La difesa: "Episodio frainteso, non ci fu alcun inchino"
Grizzaffi chiedeva l'annullamento della condanna perché quelle soste "non possono essere ritenute interruzione di una funzione religiosa o turbativa della stessa, in assenza di segni manifesti quali 'inchini', soste lunghe, ossequi alle persone, specifiche preghiere ad personam che nemmeno il capo d'imputazione ipotizza", spiegando che "il fatto è stato frainteso perché si era trattato di una comune consuetudine usata dai fedeli per riposare o attendere il cambio da altri confratelli".
L'accusa: "Il fercolo si fermò e al balcone c'erano i parenti del boss"
Per i giudici però il ricorso è infondato. Le due brevi soste - come sancito dalle sentenze di primo e secondo grado - erano state ordinate, senza alcun motivo, dal "capo vara", cioè l'imputato, figlio della cugina di Ninetta Bagarella. Per pochi secondi, il fercolo si era fermato prima all'altezza del civico 22 della via Scorsone e poi all'altezza del 24. La strada nel 2018 è stata poi intitolata al giudice Cesare Terranova. Al momento del passaggio della processione - avevano rilevato gli inquirenti - "l'abitazione era insolitamente illuminata, le finestre aperte e vi erano affacciate due sorelle di Ninetta Bagarella ed una sorella di Riina (nelle processioni svolteri negli anni precedenti l'abitazione era sempre rimasta chiusa durante il passaggio della processione)".
I giudici: "Leso il sentimento religioso della collettività dei fedeli"
Nella sentenza, la Cassazione ripercorre la storia del reato contestato - cioè quello di aver turbato una funzione religiosa - che, da offesa contro "la religione dello Stato" (specie durante il Fascismo), è stato poi ricondotto tra quelli contro la libertà individuale, in particolare quella religiosa, e rimarcano "la dimensione 'spirtuale' del bene protetto, la cui tutela non consiste tanto (e solo) nell'assicurare la materiale regolarità della funzione religiosa, quanto anche nell'impedire che essa possa essere distolta, utilizzata per scopi che offendono o sono in contrasto con la sensibilità religiosa dei fedeli che vi partecipano e con i valori espressi dalla fede professata". Tanto che "il suo vilipendio o danneggiamento lede soprattutto il sentimento religioso della collettività dei fedeli".

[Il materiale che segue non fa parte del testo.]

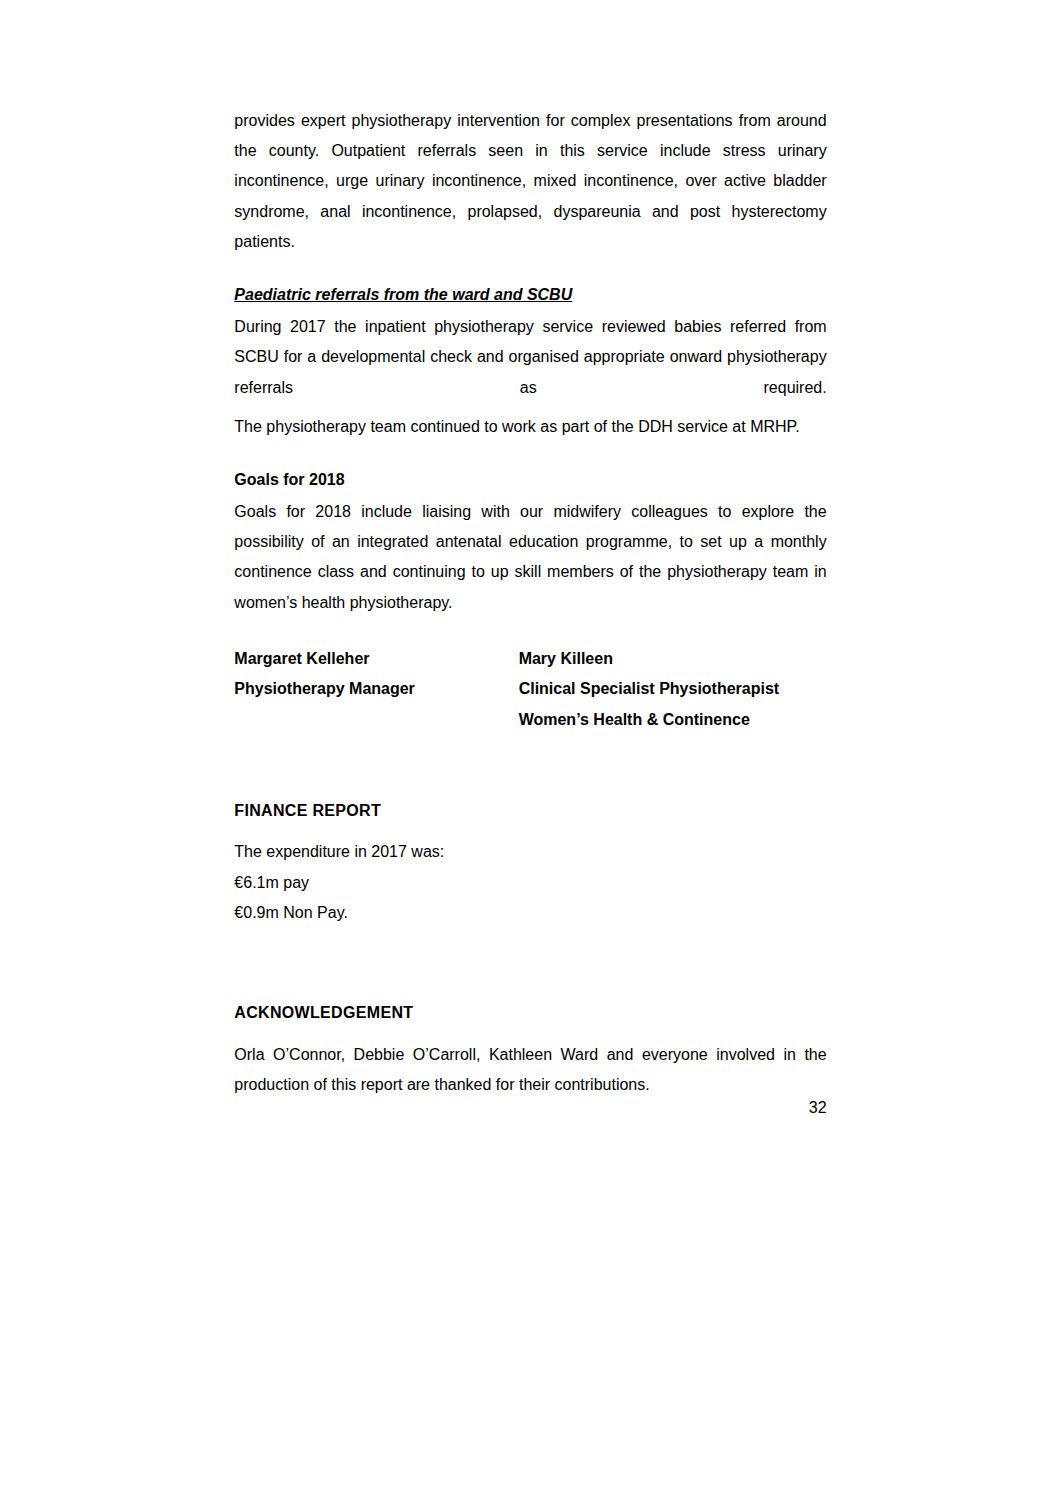provides expert physiotherapy intervention for complex presentations from around the county. Outpatient referrals seen in this service include stress urinary incontinence, urge urinary incontinence, mixed incontinence, over active bladder syndrome, anal incontinence, prolapsed, dyspareunia and post hysterectomy patients.
Paediatric referrals from the ward and SCBU
During 2017 the inpatient physiotherapy service reviewed babies referred from SCBU for a developmental check and organised appropriate onward physiotherapy referrals as required.
The physiotherapy team continued to work as part of the DDH service at MRHP.
Goals for 2018
Goals for 2018 include liaising with our midwifery colleagues to explore the possibility of an integrated antenatal education programme, to set up a monthly continence class and continuing to up skill members of the physiotherapy team in women’s health physiotherapy.
| Margaret Kelleher | Mary Killeen |
| Physiotherapy Manager | Clinical Specialist Physiotherapist |
| | Women’s Health & Continence |
FINANCE REPORT
The expenditure in 2017 was:
€6.1m pay
€0.9m Non Pay.
ACKNOWLEDGEMENT
Orla O’Connor, Debbie O’Carroll, Kathleen Ward and everyone involved in the production of this report are thanked for their contributions.
32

"Sovvertiti completamente i valori cattolici"
"Nel caso di specie - affermano ancora i giudici - si tratta di due soste effettuate senza alcuna giustificazione davanti all'abitazione di congiunti stretti di Totò Riina, ordinate dall'imputato. In tale contesto non rileva la circostanza che la moglie di Riina non fosse fisicamente presente in quel momento; rileva la materialità del gesto che, come ossequio ad un esponente di spicco della criminalità mafiosa, ha strumentalizzato una processione religiosa a fini del tutto contrari al sentimento di coloro che vi partecipavano e comunque ai valori universalmente espressi e riconosciuti dalla religione cattolica, sovvertendoli completamente e integrando a tutti gli effetti il reato contestato"
"Ossequi a un mafioso, l'inchino avrebbe solo aggravato il gesto"
In conclusione, quindi, "la processione - sostiene la Cassazione - si è fermata per rendere omaggio all'abitazione di uno storico capomafia e, dunque, al capomafia stesso. Il fatto che non sia stato effettuato il così detto 'inchino' costituisce una mera variabile che non esclude, in sua assenza, la materialità del fatto: l'inchino, semmai, l'avrebbe solo reso più grave".